8 Responses to “Bully Me No More (Lesson Plans)”

  • Anonymous says:
    December 16, 2010

    Brilliant, Karenne!
    This is what I'd call a rare good chunk of material (for) Development, capital D for that.

    It's absurdly good!

    It's a shame I don't have a class of teens to use it, or a class of anything actually. But will bookmark it for when I have.

  • seburnt says:
    December 16, 2010

    Wow, Karenne! I love it. You weren't kidding when you said you don't stay away from sensitive topics and the thought going into the materials and activities really demonstrates how to handle them. The tape on the floor is such a great transferable activity!

    There are two questions I have:
    1) What "common insults" did you use on the cards?
    2) I'm assuming this lesson brought out emergent language, which in addition to exposure to the topic, was the point. What came out of it?

    Tyson

  • KALINAGO ENGLISH says:
    December 18, 2010

    Thank you Willy,
    I do hope you will use it one day when you're back in classes!
    K


    Hi Tyson,
    Nope, no stranger to the difficult, me. Regarding this lesson, it's an old one I dug up and modernized - I used to teach teens both in Hong Kong and Ecuador, working with disadvantaged and in particular, in HK, we had a situation and had to deal with it.
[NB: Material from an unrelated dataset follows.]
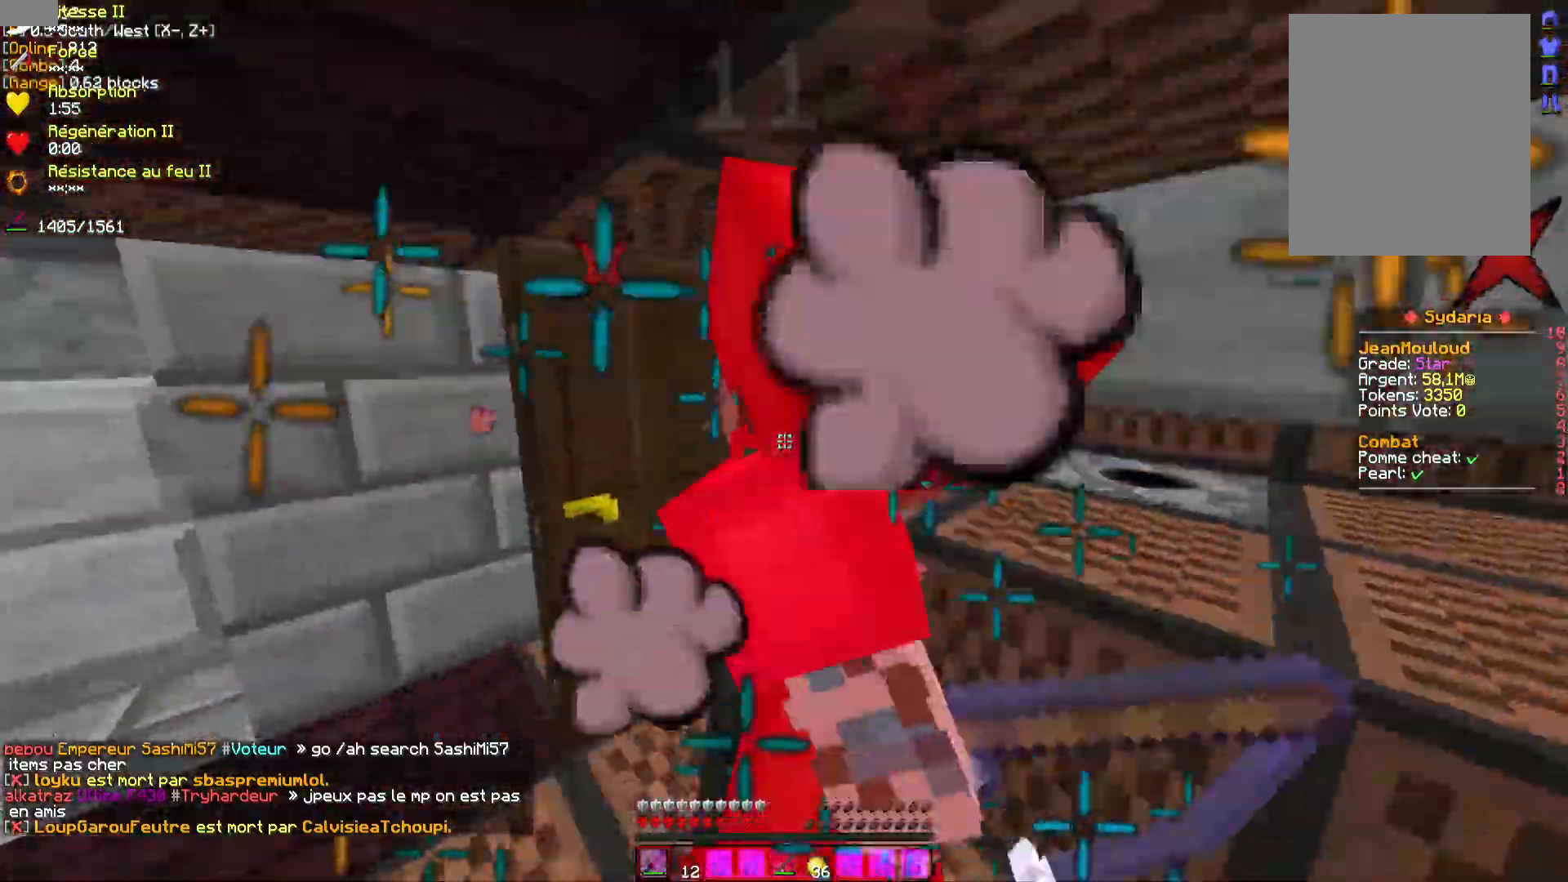
{"keys": [], "mouse": ["left"], "events": [[17, "mouse_left", "up"], [100, "mouse_left", "down"], [167, "mouse_left", "up"], [233, "mouse_left", "down"], [300, "mouse_left", "up"], [383, "mouse_left", "down"], [433, "mouse_left", "up"], [500, "mouse_left", "down"]]}
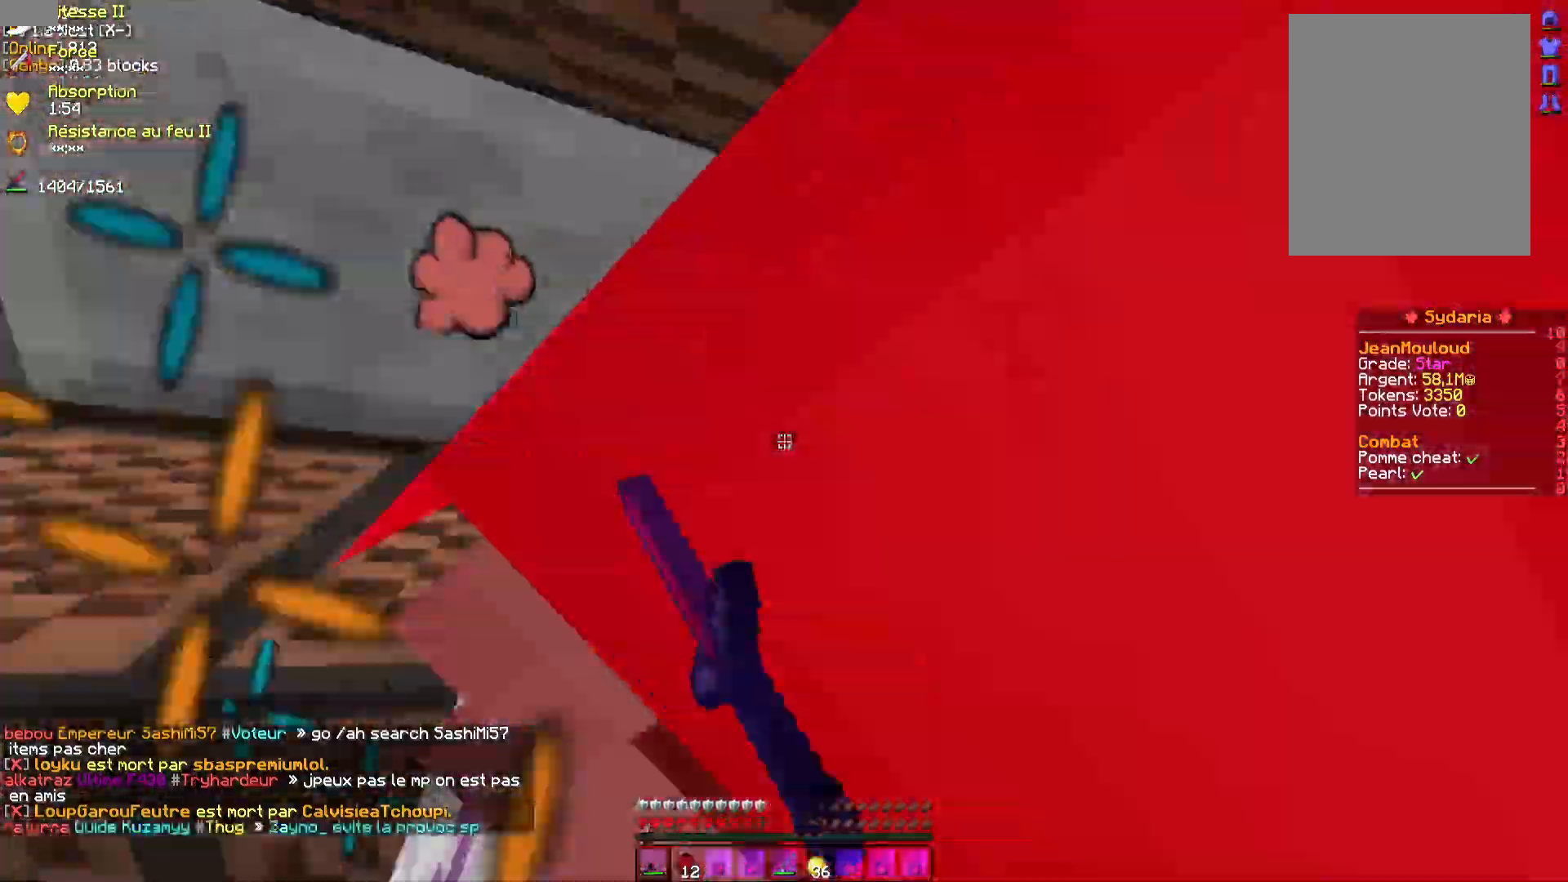
{"keys": ["z"], "mouse": [], "events": [[67, "mouse_left", "up"], [133, "mouse_left", "down"], [200, "mouse_left", "up"], [283, "mouse_left", "down"], [350, "mouse_left", "up"], [417, "mouse_left", "down"], [450, "z", "down"], [500, "mouse_left", "up"]]}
    The common insults - well, I would write them here but that only further perpetuates that language, I think - if you, like me - have lived through any sort of bullying then you will remember some of the things said to you back then... but the best thing to do is ask your students for them.

    And, yes, the lesson brings out a lot of emergent language - it forces us to look deeply, to seek out truths - the best thing I can suggest is to do the lesson and then to listen closely to what the students have to tell you about how the more powerful gang up on the weak - and just how destructive this can all be.

  • KALINAGO ENGLISH says:
    December 18, 2010

    but also, sorry -forgot to add - I think what I've tried to do as much as possible, in terms of CT, is to show how we never one thing or the other, how we all at different times and stages of our lives participate on different levels. The tao thing I suppose, that

    What is a bad man but a good man's job
    What is a good man but a bad man's teacher...

    How nothing exists without the other... hmm, a bit too philosophical perhaps.

    Thanks for your comments guys, very appreciated.

    K

  • Clare says:
    December 18, 2010

    I'm sorry Karenne, but some of this lesson would just be too hardcore for me or my teen students. I'd be very uncomfortable with an activity that might end up with students needing to comfort each other...

  • KALINAGO ENGLISH says:
    December 18, 2010

    that's a fair enough comment Clare and I understand where you're coming from completely... it's just there are these events in our human experience... there are these deeply painful things that happen and children do kill themselves or contemplate it - I have no idea where the discussion of these tragic things belong

    If not discussed at home or within the circle of peers...

    I don't know. I have a tragic tale I could tell of a young girl who wound up dead... but, but, but... for today, I think it's not a tale I'll tell.

    Thanks for your comment though - again - I do really hear what you're saying. I have no answers, really, just experiences.

  • Tyson says:
    December 18, 2010

    Yes, the fact that insults come up and are perpetuating the language is a point always to consider when doing such lessons. Should Ss be exposed to the language itself in order to be shown to avoid using it and/or know if someone is using it against them? Should the language be avoided altogether in order to keep Ss from knowing how to use it?

  • KALINAGO ENGLISH says:
    December 21, 2010

    Most indeed difficult, Tyson. I think, perhaps hypocritically that while I don't want to write these words on my blog I would bring them up in class.

    This is because I am no saint and I have used bullying words against others just as I have had horrifcally bullying words used against me and still remember them.

    But I did bring them up in class (this lesson is an old one - I don't teach teens at the moment) and got my students to help so that, by facing them we could "own" them.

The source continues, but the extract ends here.